I am developing a grant project with Maurice Saß (Alanus Hochschule, Alfter) called “Ecocritical Histories of Early Modern Art,” which will contribute a methodological apparatus for writing ecologically grounded histories of early modern art, that is, narratives that foreground the interconnectedness of elements in nature and human embeddedness within the natural world. Taking longstanding traditions of examining the relationships between art and nature in early modernity as a point of departure, the project builds upon the recent ecocritical turns in other disciplines of early modern studies and ecologically oriented work in medieval, modern, and contemporary art history. Our aspiration is to support an emerging ecosophical disposition in early modern art history while also equipping historians of early modern art to engage more meaningfully in contemporary ecocritical discourses beyond art history, and even the academy.

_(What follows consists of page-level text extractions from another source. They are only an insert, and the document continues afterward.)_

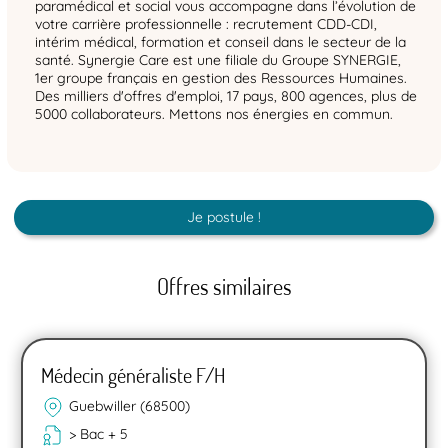
paramédical et social vous accompagne dans l’évolution de
votre carrière professionnelle : recrutement CDD-CDI,
intérim médical, formation et conseil dans le secteur de la
santé. Synergie Care est une filiale du Groupe SYNERGIE,
1er groupe français en gestion des Ressources Humaines.
Des milliers d'offres d'emploi, 17 pays, 800 agences, plus de
5000 collaborateurs. Mettons nos énergies en commun.
Je postule !
Offres similaires
Médecin généraliste F/H
Guebwiller (68500)
> Bac + 5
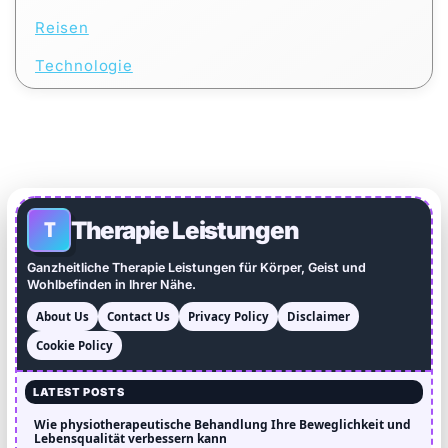
Reisen
Technologie
Therapie Leistungen
T
Ganzheitliche Therapie Leistungen für Körper, Geist und
Wohlbefinden in Ihrer Nähe.
About Us
Contact Us
Privacy Policy
Disclaimer
Cookie Policy
LATEST POSTS
Wie physiotherapeutische Behandlung Ihre Beweglichkeit und
Lebensqualität verbessern kann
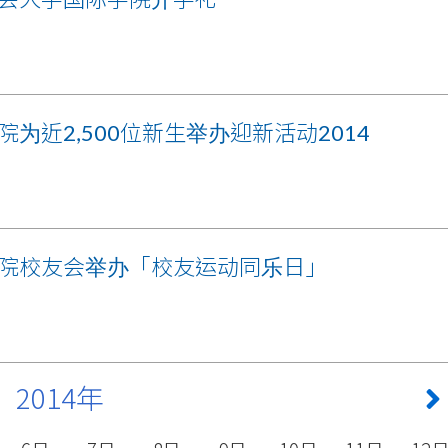
院为近2,500位新生举办迎新活动2014
院校友会举办「校友运动同乐日」
2014年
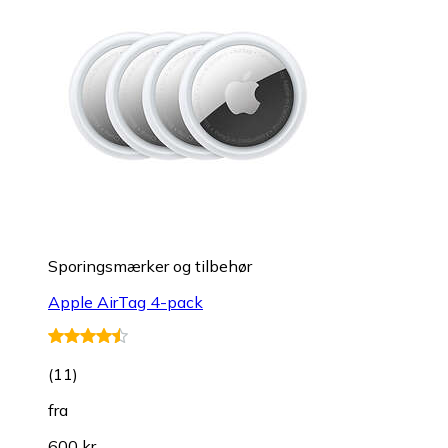
Sporingsmærker og tilbehør
Apple AirTag 4-pack
(
11
)
fra
600 kr.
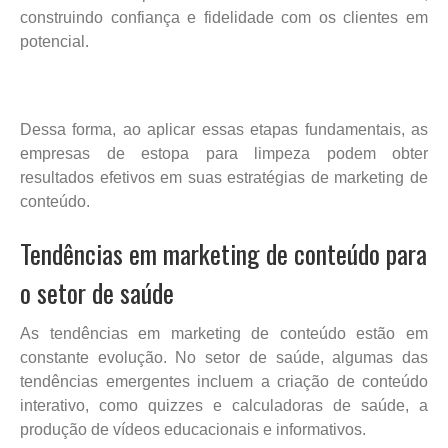
construindo confiança e fidelidade com os clientes em
potencial.
Dessa forma, ao aplicar essas etapas fundamentais, as
empresas de estopa para limpeza podem obter
resultados efetivos em suas estratégias de marketing de
conteúdo.
Tendências em marketing de conteúdo para
o setor de saúde
As tendências em marketing de conteúdo estão em
constante evolução. No setor de saúde, algumas das
tendências emergentes incluem a criação de conteúdo
interativo, como quizzes e calculadoras de saúde, a
produção de vídeos educacionais e informativos.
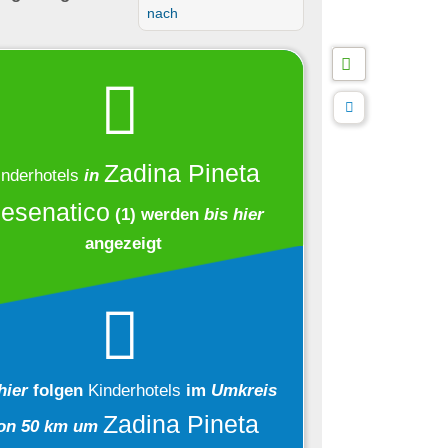
nach
Zadina Pineta
inderhotels
in
esenatico
(1)
werden
bis hier
angezeigt
hier
folgen
Kinderhotels
im
Umkreis
Zadina Pineta
on 50 km um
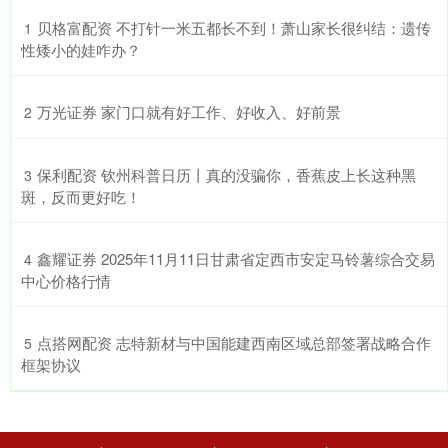
​贝格富配资 不打针一米五都长不到！萧山家长很纠结：遗传
1
性矮小的娃咋办？
​万光证券 家门口就有好工作、好收入、好前景
2
​保利配资 钦州科普日历丨真的没骗你，香蕉皮上长这种黑
3
斑，反而更好吃！
​鑫耀证券 2025年11月11日甘肃省定西市安定马铃薯综合交易
4
中心价格行情
​点搭网配资 志特新材与中国能建西南区域总部签署战略合作
5
框架协议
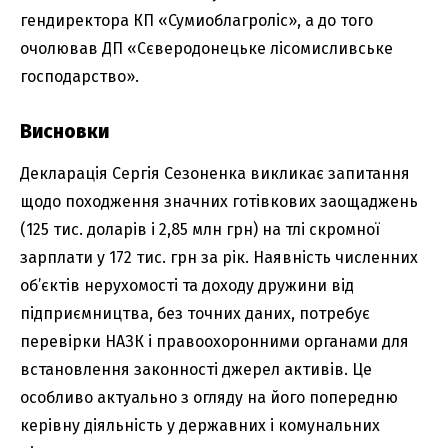
гендиректора КП «Сумиоблагроліс», а до того
очолював ДП «Сєверодонецьке лісомисливське
господарство».
Висновки
Декларація Сергія Сезоненка викликає запитання
щодо походження значних готівкових заощаджень
(125 тис. доларів і 2,85 млн грн) на тлі скромної
зарплати у 172 тис. грн за рік. Наявність численних
об’єктів нерухомості та доходу дружини від
підприємництва, без точних даних, потребує
перевірки НАЗК і правоохоронними органами для
встановлення законності джерел активів. Це
особливо актуально з огляду на його попередню
керівну діяльність у державних і комунальних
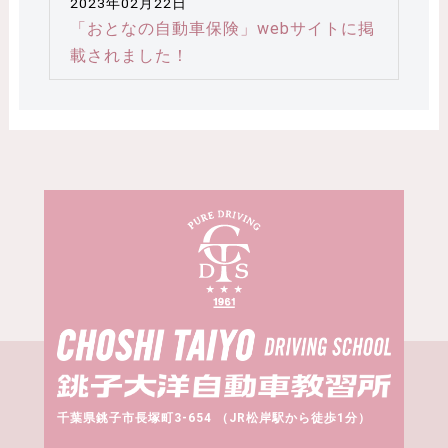
2023年02月22日
「おとなの自動車保険」webサイトに掲
載されました！
千葉県銚子市長塚町3-654 （JR松岸駅から徒歩1分）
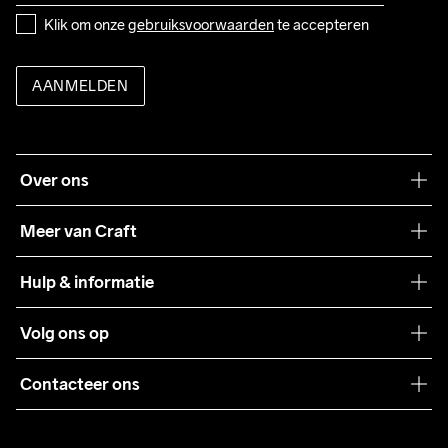
Klik om onze 
gebruiksvoorwaarden
 te accepteren
AANMELDEN
Over ons
Onze filosofie
Meer van Craft
Craft Care Guide
Hulp & informatie
Teamwear
Klantenservice
Volg ons op
Samenwerkingen
Algemene voorwaarden
Pers
Contacteer ons
Retour
Duurzaamheid
customercare@craftsportswear.com
Shipping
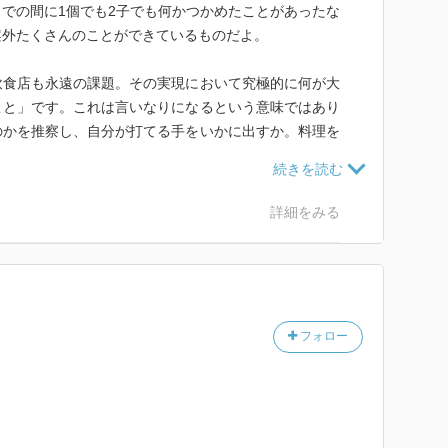
での間に1個でも2子でも何かつかめたことがあったな
案外たくさんのことができているものだよ。
飲食店も永遠の課題。その実現において究極的に何が大
こと」です。これは言いなりになるという意味ではあり
のかを推察し、自分が打てる手をいかに出すか。料理を
詳細をみる
フォロー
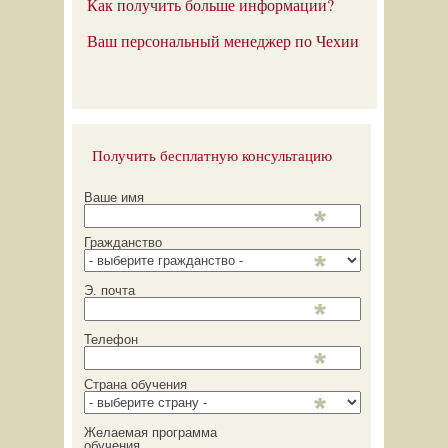
Как получить больше информации?
Ваш персональный менеджер по Чехии
Получить бесплатную консультацию
Ваше имя
Гражданство
Э. почта
Телефон
Страна обучения
Желаемая программа
обучения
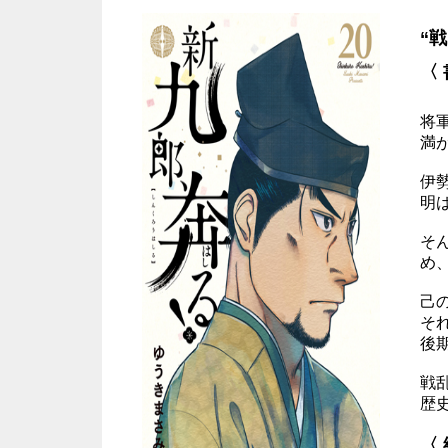
“
〈
将
満
伊
明
そ
め
己
そ
後
戦
歴
〈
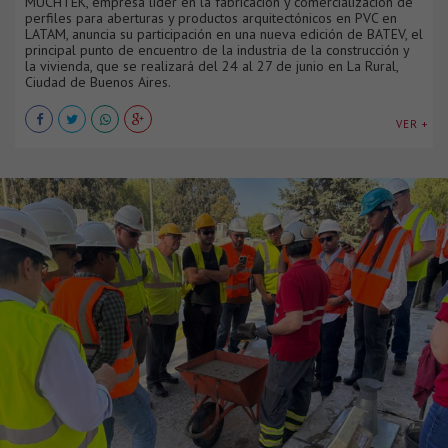
MUCHTEK, empresa líder en la fabricación y comercialización de
perfiles para aberturas y productos arquitectónicos en PVC en
LATAM, anuncia su participación en una nueva edición de BATEV, el
principal punto de encuentro de la industria de la construcción y
la vivienda, que se realizará del 24 al 27 de junio en La Rural,
Ciudad de Buenos Aires.
VER +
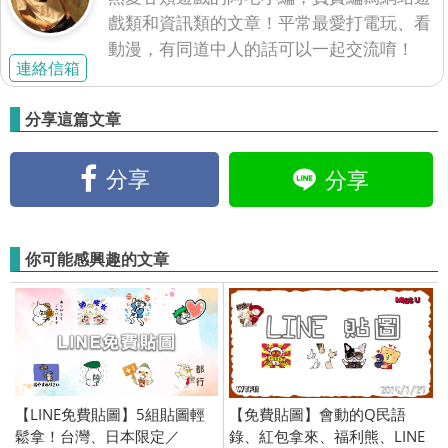
戲類和資訊類的文章！平常最愛打電玩、看
動漫，有同道中人的話可以一起交流唷！
連絡信箱
分享這篇文章
分享
分享
你可能感興趣的文章
【LINE免費貼圖】5組貼圖輕
【免費貼圖】會動的Q民語
鬆拿！台灣、日本限定／
錄、紅包拿來、福利熊、LINE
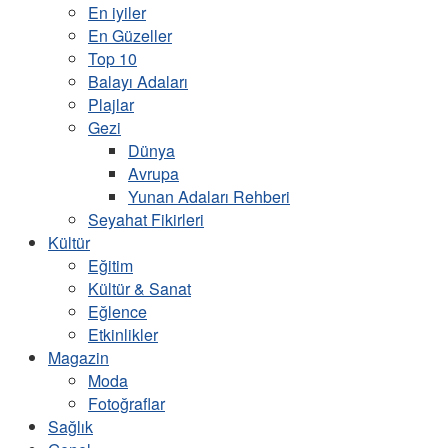
En iyiler
En Güzeller
Top 10
Balayı Adaları
Plajlar
Gezi
Dünya
Avrupa
Yunan Adaları Rehberi
Seyahat Fikirleri
Kültür
Eğitim
Kültür & Sanat
Eğlence
Etkinlikler
Magazin
Moda
Fotoğraflar
Sağlık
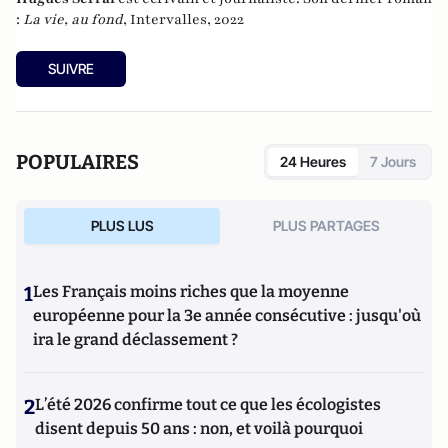
:
La vie, au fond
, Intervalles, 2022
SUIVRE
POPULAIRES
24 Heures
7 Jours
PLUS LUS
PLUS PARTAGES
1
Les Français moins riches que la moyenne
européenne pour la 3e année consécutive : jusqu'où
ira le grand déclassement ?
2
L’été 2026 confirme tout ce que les écologistes
disent depuis 50 ans : non, et voilà pourquoi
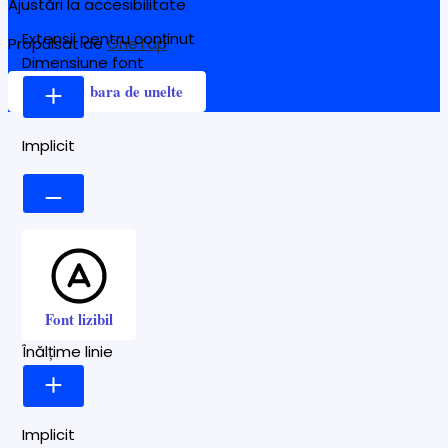
Ajustări la accesibilitate
Extensii pentru conținut
Propulsat de
OneTap
Dimensiune font
Ascunde bara de unelte
Implicit
Font lizibil
Înălțime linie
Implicit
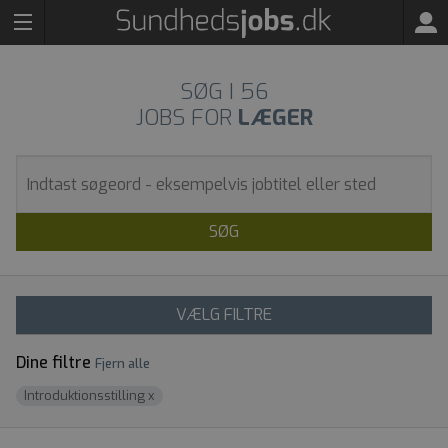
SØG I
56
JOBS FOR
LÆGER
SØG
VÆLG FILTRE
Dine filtre
Fjern alle
Introduktionsstilling
x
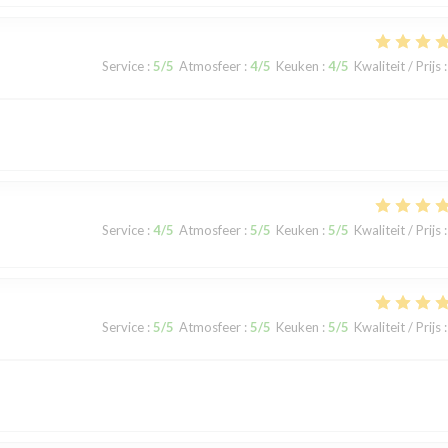
Service
:
5
/5
Atmosfeer
:
4
/5
Keuken
:
4
/5
Kwaliteit / Prijs
:
Service
:
4
/5
Atmosfeer
:
5
/5
Keuken
:
5
/5
Kwaliteit / Prijs
:
Service
:
5
/5
Atmosfeer
:
5
/5
Keuken
:
5
/5
Kwaliteit / Prijs
:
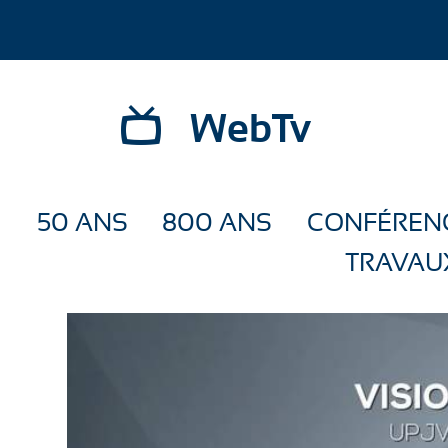
WebTv
50 ANS
800 ANS
CONFÉREN
TRAVAU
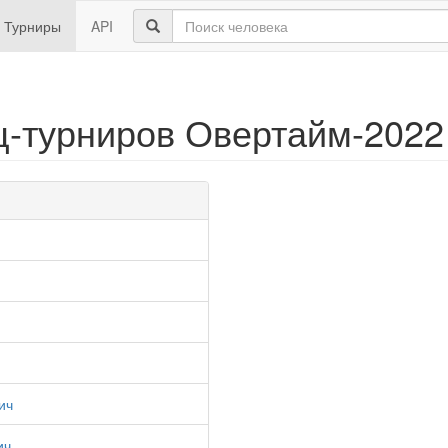
Турниры
API
-турниров Овертайм-2022 
ич
ич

In 2020, I published an article titled “Ryff’s Acanthus: On Field Research in Renaissance Architecture” in 21: Inquiries into Art, History, and The Visual / Beiträge zur Kunstgeschichte und visuellen Kultur, which situates the Renaissance architect within their ecological context. The article explores how sixteenth-century architectural treatises promoted strategies for the empirical research of nature culled from botanical studies as well as archaeology. 

 

One of my book projects, Nature and Imitation in Early Modern Architecture, builds on that work to respond to the need for an ecocritical history of architecture in the early modern world.  The book argues that architecture instantiated a fundamental shift in the rapport between humans and nature from c.1400-1800. Before this fundamental shift, Europeans saw nature on the one hand as the ideal model for architectural composition and on the other hand as a tool for managing natural environments. From the fifteenth century, Europeans began to transform ancient tactics for imitating nature through architecture into architectural methods for shaping nature. I contend that early modern architects’ efforts to imitate and control nature through architecture created scientific knowledge that catalyzed systems of natural resource extraction in Europe as well as the Viceroyalties of New Spain, Peru, and Brazil.

 

While European architects applied concepts of architectural naturalism and of “natural architecture” to colonize the Americas and their peoples, Indigenous and enslaved architecture experts also counteracted that strategy through their own modes of architectural naturalism. Europeans’ transformation of methods for imitating nature in architecture into ways of exploiting the natural world through architecture convinced colonizers that they controlled nature and shaped enduring systems of Western colonialism, but also prompted among colonized peoples alternative ways of imagining the rapport between the built and natural environments that linger to this day.

 

By exposing the origins and colonial dimensions of how architecture and environment relate in modernity, Nature and Imitation will contribute a new model for examining the global, environmental history of architecture during colonial early modernity.

 

My research for Nature and Imitation in Early Modern Architecture has been supported by the Frauenbeauftragte der Ludwig-Maximilians-Universität and I Tatti, the Harvard University Center for Italian Renaissance Studies.